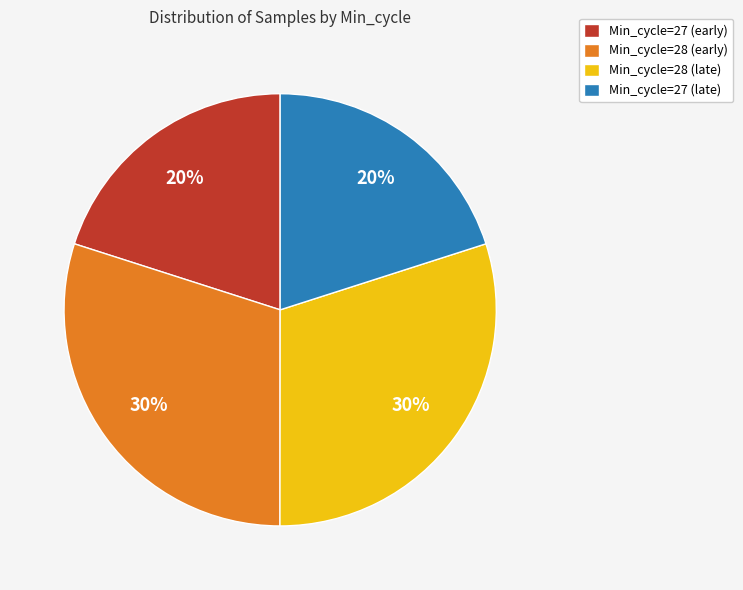

The Min_cycle=27 (late) slice represents 10% of the pie. True or false?

False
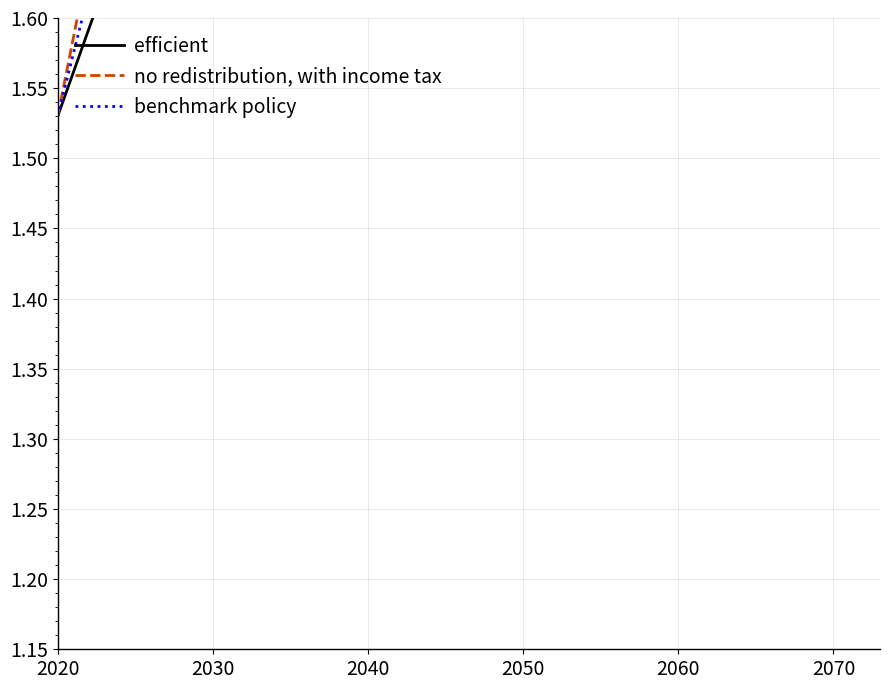

Rank the series by their maximum value, from lowest to highest.

efficient, benchmark policy, no redistribution, with income tax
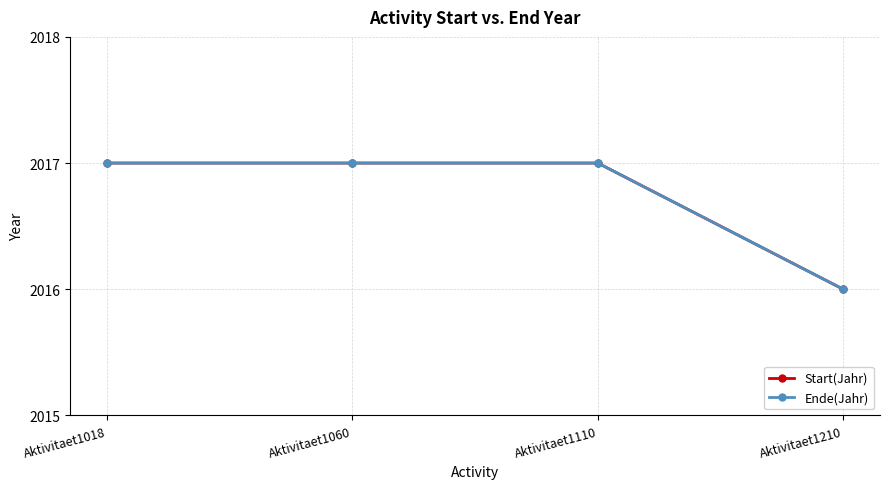

Is this an area chart (filled region under the line)?

No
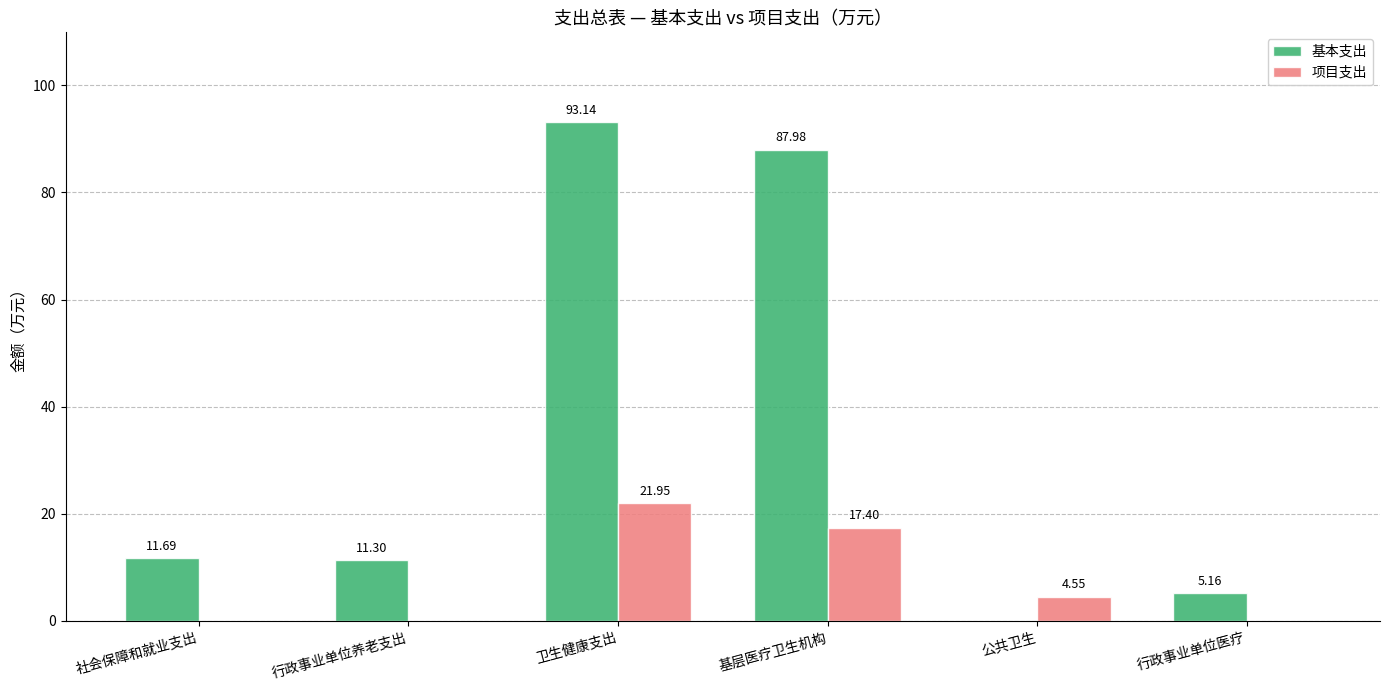

What is the maximum value shown in the chart?

93.1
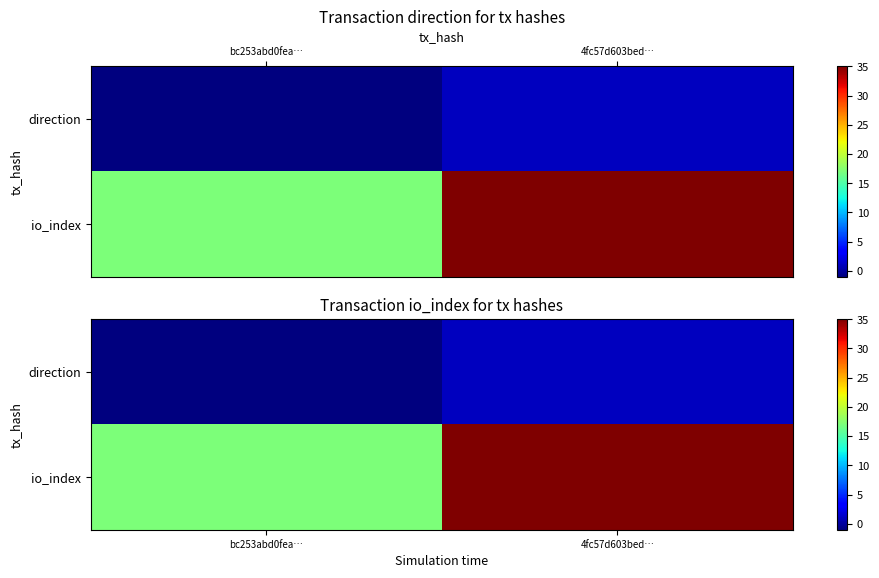

What is the difference between the maximum and minimum values in the direction series?

2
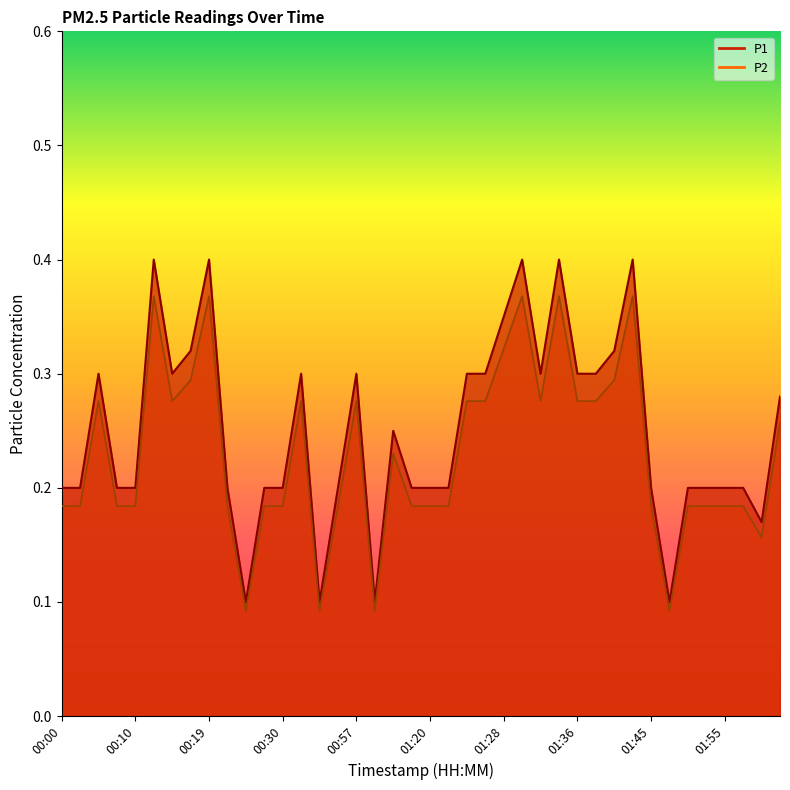

Rank the series by their average value, from highest to lowest.

P1, P2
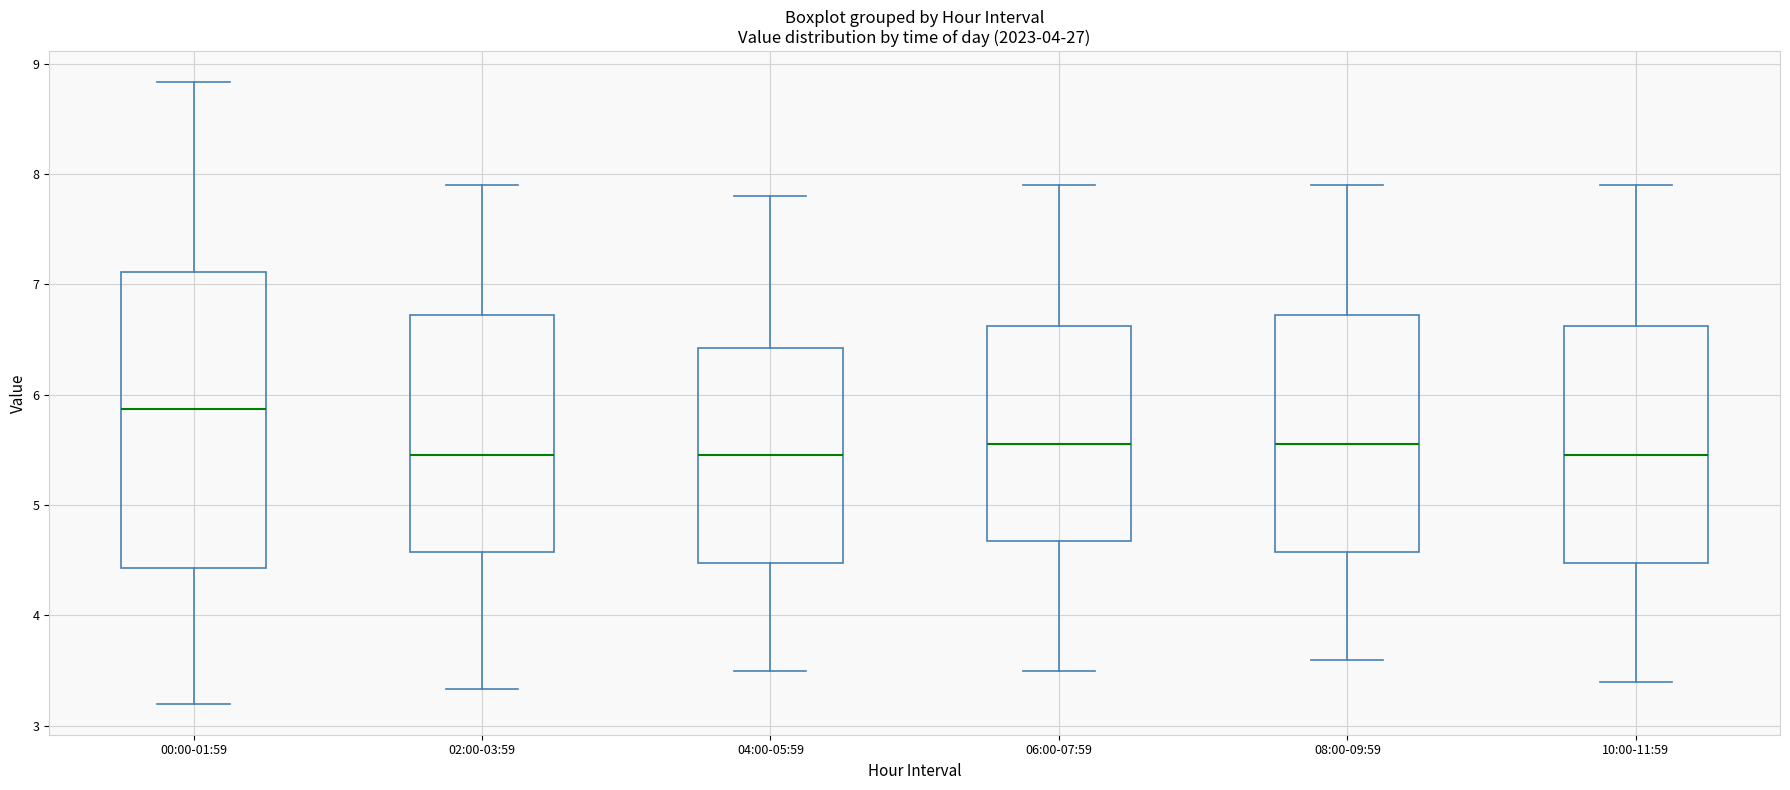

Comparing the boxes themselves (not the whiskers), which one is the tallest?

00:00-01:59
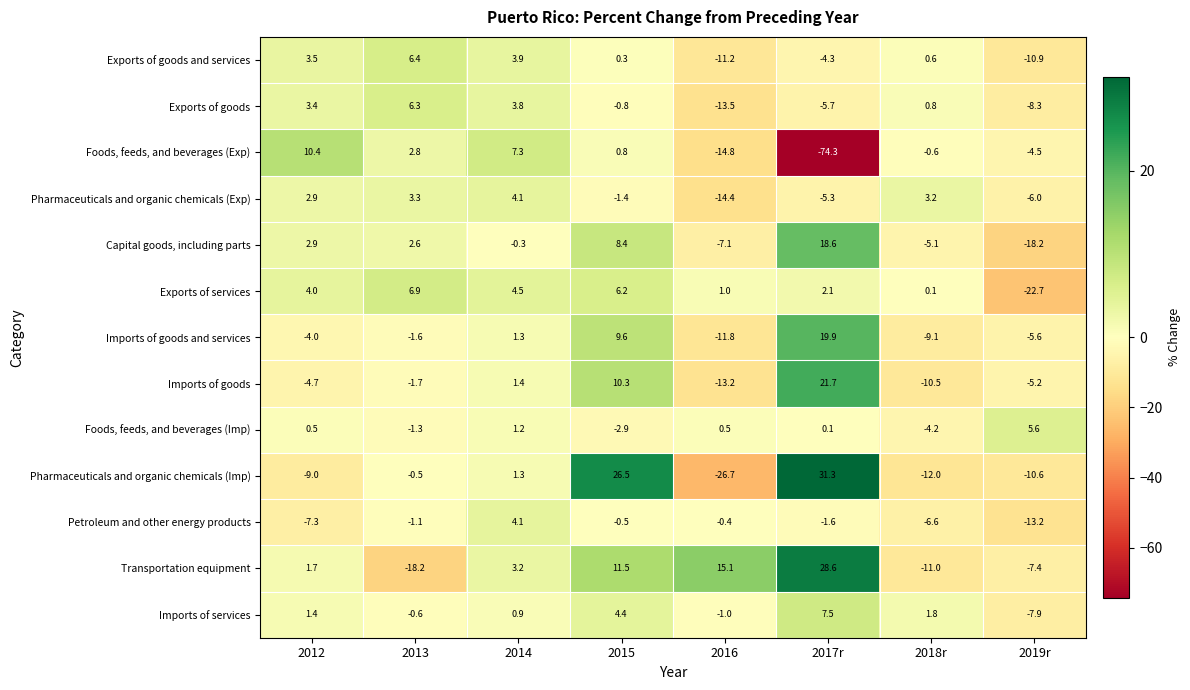

At which label does Imports of services first exceed 1?

2012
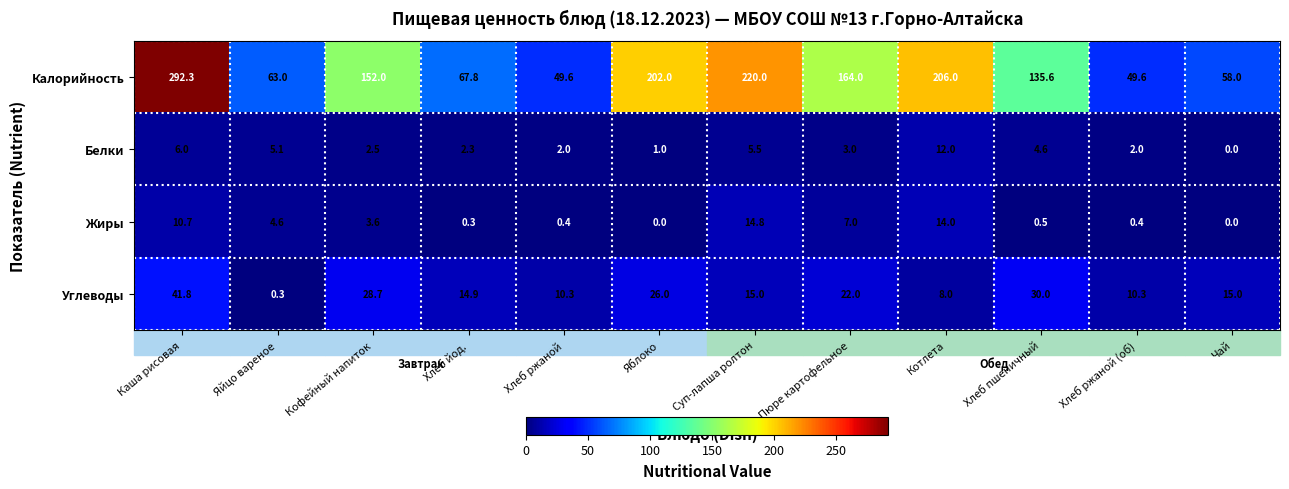

What is the total value across all series at Хлеб ржаной (об)?

62.3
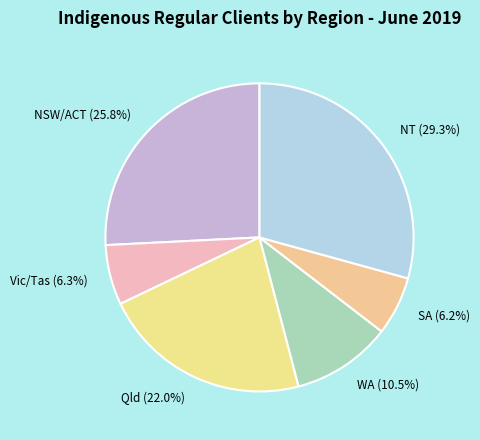

To the nearest percent, what is the combined percentage of NT and SA?

35%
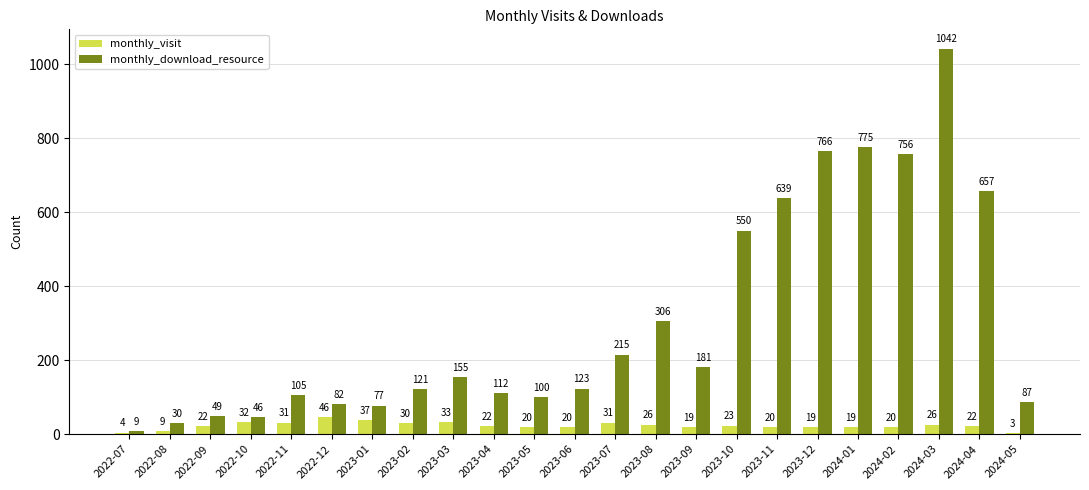

Which category has the highest value across all series?

2024-03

===

How to complete this task: Please copy out the data above word for word, beginning at the line that contains "At which label" and stopping after the last line of the data. Leave the pictures out.

Answer space:
At which label does Imports of services first exceed 1?

2012

What is the total value across all series at Хлеб ржаной (об)?

62.3

To the nearest percent, what is the combined percentage of NT and SA?

35%

Which category has the highest value across all series?

2024-03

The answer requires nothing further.